== Exercise directions ==
Return the stretch of the text on SSDI benefits and addiction from "The fact that" through "of granting benefits.", copied word for word.

== Source document ==
Applying for Social Security Disability Insurance (SSDI) is a complicated process. In order to qualify, an applicant may need to provide evidence of many things, including past exams and evaluations, medications, diagnoses and physicians’ opinions. One question that often comes up is whether a past or present addiction can affect the benefits determination.
Is the addiction a contributing factor?
The Social Security Administration (SSA) can deny an applicant SSDI benefits based on the past or present use of drugs or alcohol, but this isn’t always the case. It depends on the relationship between the disability and the drugs or alcohol.
The SSA will perform a drug and alcohol determination, primarily asking the following question – how much does the addiction affect the existence of the disability? Fundamentally, what the SSA wants to know is if the disability would still exist if the applicant stopped using the drugs or alcohol.
If the SSA determines the applicant would no longer fit their requirements for being disabled, in the absence of the drugs or alcohol, they will likely deny benefits. However, if they conclude the applicant would still be disabled, even without the drugs or alcohol, they will grant benefits.
The fact that alcohol or drugs actually caused the disability does not necessarily mean the applicant will be denied benefits. This is different from what the SSA is asking. For example, if an applicant drank alcohol for years, which damaged their liver, the liver damage could form the basis for disability benefits. If the damage was extensive and they would still be disabled even if they stopped drinking immediately, the SSA could conclude that alcohol is not a contributing factor for the purpose of granting benefits.

[Dataset excerpts]
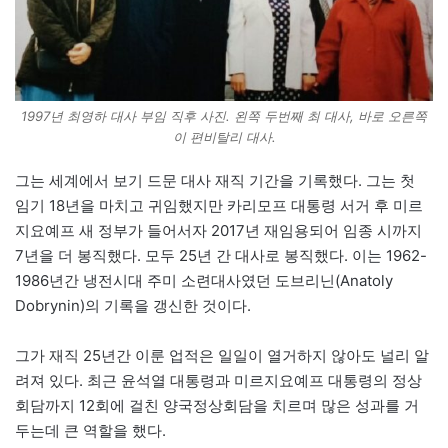
1997년 최영하 대사 부임 직후 사진. 왼쪽 두번째 최 대사, 바로 오른쪽
이 편비탈리 대사.
그는 세계에서 보기 드문 대사 재직 기간을 기록했다. 그는 첫
임기 18년을 마치고 귀임했지만 카리모프 대통령 서거 후 미르
지요예프 새 정부가 들어서자 2017년 재임용되어 임종 시까지
7년을 더 봉직했다. 모두 25년 간 대사로 봉직했다. 이는 1962-
1986년간 냉전시대 주미 소련대사였던 도브리닌(Anatoly
Dobrynin)의 기록을 갱신한 것이다.
그가 재직 25년간 이룬 업적은 일일이 열거하지 않아도 널리 알
려져 있다. 최근 윤석열 대통령과 미르지요예프 대통령의 정상
회담까지 12회에 걸친 양국정상회담을 치르며 많은 성과를 거
두는데 큰 역할을 했다.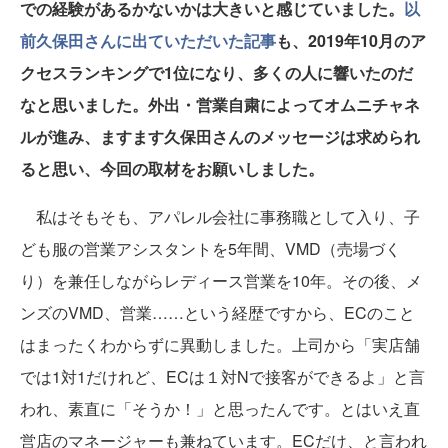
での経験があるかないかは大きいと感じていました。
以
前久保田さんに出ていただいた記事
も、2019年10月のア
クセスランキングで1位になり、多くの人に響いたのだ
なと思いました。外出・営業自粛によってオムニチャネ
ルが進み、ますます久保田さんのメッセージは求められ
ると思い、今回の取材をお願いしました。
私はそもそも、アパレル会社に事務職として入り、子
ども服の営業アシスタントを5年間、VMD（売場づく
り）を兼任しながらレディース営業を10年。その後、メ
ンズのVMD、営業……という経歴ですから、ECのこと
はまったくわからずに異動しました。上司から「実店舗
では1対1だけれど、ECは１対Nで接客ができるよ」と言
われ、素直に「そうか！」と思ったんです。とはいえ直
営店のマネージャーも兼ねています。ECだけ、と言われ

== Response for this exercise ==
The fact that alcohol or drugs actually caused the disability does not necessarily mean the applicant will be denied benefits. This is different from what the SSA is asking. For example, if an applicant drank alcohol for years, which damaged their liver, the liver damage could form the basis for disability benefits. If the damage was extensive and they would still be disabled even if they stopped drinking immediately, the SSA could conclude that alcohol is not a contributing factor for the purpose of granting benefits.